Cool hunter predictions: Patrick Doherty - Art Collector

Issue 59, January - March 2012

This profile appeared in the Cool hunter predictions feature, part of the annual special issue 50 Things Collectors Need to Know 2012.

Patrick Doherty draws as if enacting an exorcism, feverishly expelling night terrors, succubi, imps and phantasms. Rat-like creatures gnaw at a Siamese-twinned king and queen who clutch the disembodied head of a deposed royal rival; the moon waxes complete with jagged piranha teeth; a town burns in ritual cleansing while a ragged gravedigger toils. Elsewhere two pregnant witches do battle while deformed, leprous angels pay witness. In a major work featured in the 2007 Primavera exhibition at Sydney’s Museum of Contemporary Art, an apocalyptic religious war had broken out as dog soldiers bearing crusader crosses forged murky waters, rifles raised as the Mekong coursed through Jerusalem. Zombies clawed from the ground in a re-enactment of the Last Judgment and emaciated slaves carried wrapped, plague-ridden corpses. Elsewhere, suitably it would seem, he evokes the powers of Silenus – the god of drunkenness – while the spirit of Hieronymus Bosch, no doubt another imbiber of ergot fungi, floats throughout the gallery.
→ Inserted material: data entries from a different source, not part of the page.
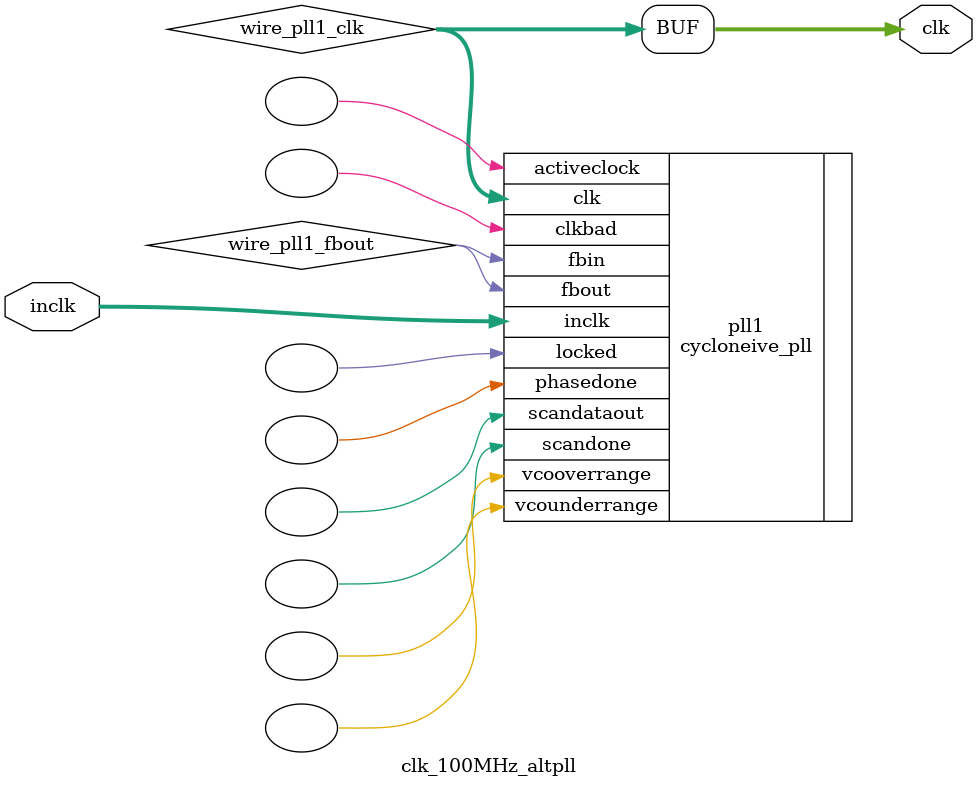
<source format=v>






//synthesis_resources = cycloneive_pll 1 
//synopsys translate_off
`timescale 1 ps / 1 ps
//synopsys translate_on
module  clk_100MHz_altpll
	( 
	clk,
	inclk) /* synthesis synthesis_clearbox=1 */;
	output   [4:0]  clk;
	input   [1:0]  inclk;
`ifndef ALTERA_RESERVED_QIS
// synopsys translate_off
`endif
	tri0   [1:0]  inclk;
`ifndef ALTERA_RESERVED_QIS
// synopsys translate_on
`endif

	wire  [4:0]   wire_pll1_clk;
	wire  wire_pll1_fbout;

	cycloneive_pll   pll1
	( 
	.activeclock(),
	.clk(wire_pll1_clk),
	.clkbad(),
	.fbin(wire_pll1_fbout),
	.fbout(wire_pll1_fbout),
	.inclk(inclk),
	.locked(),
	.phasedone(),
	.scandataout(),
	.scandone(),
	.vcooverrange(),
	.vcounderrange()
	`ifndef FORMAL_VERIFICATION
	// synopsys translate_off
	`endif
	,
	.areset(1'b0),
	.clkswitch(1'b0),
	.configupdate(1'b0),
	.pfdena(1'b1),
	.phasecounterselect({3{1'b0}}),
	.phasestep(1'b0),
	.phaseupdown(1'b0),
	.scanclk(1'b0),
	.scanclkena(1'b1),
	.scandata(1'b0)
	`ifndef FORMAL_VERIFICATION
	// synopsys translate_on
	`endif
	);
	defparam
		pll1.bandwidth_type = "auto",
		pll1.clk0_divide_by = 1,
		pll1.clk0_duty_cycle = 50,
		pll1.clk0_multiply_by = 2,
		pll1.clk0_phase_shift = "0",
		pll1.compensate_clock = "clk0",
		pll1.inclk0_input_frequency = 20000,
		pll1.operation_mode = "normal",
		pll1.pll_type = "auto",
		pll1.lpm_type = "cycloneive_pll";
	assign
		clk = {wire_pll1_clk[4:0]};
endmodule //clk_100MHz_altpll
//VALID FILE

</source>
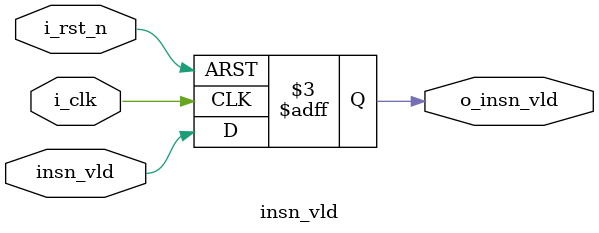
<source format=sv>
module insn_vld (
  input logic i_clk,
  input logic i_rst_n,
  input logic insn_vld,
  output logic o_insn_vld
);

  always_ff @(posedge i_clk or negedge i_rst_n) begin
    if (!i_rst_n) begin
      o_insn_vld <= 1'b0;
    end else begin
      o_insn_vld <= insn_vld;
    end
  end

endmodule
</source>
Doherty works on paper, an approach that lends an air of immediacy and urgency to his work. Doherty would have been well placed as some kind of medieval street artist but in other respects he could not be more contemporary. Like a number of other contemporary Australian practitioners, Doherty owes much to the street.

From the world of graffiti he evolved to graduate with a Bachelor of Arts in painting with a highly commended award from Curtin University. But Doherty has retained the urgency of graffiti, seamlessly melding the rapid-fire wall work street art with nods to Robert Rauschenberg, Cy Twombly and Otto Dix while resurrecting the monks illuminating holy scripture in candle-lit cells and capturing the end-of-days sensibility of the here and now as we await the rapture.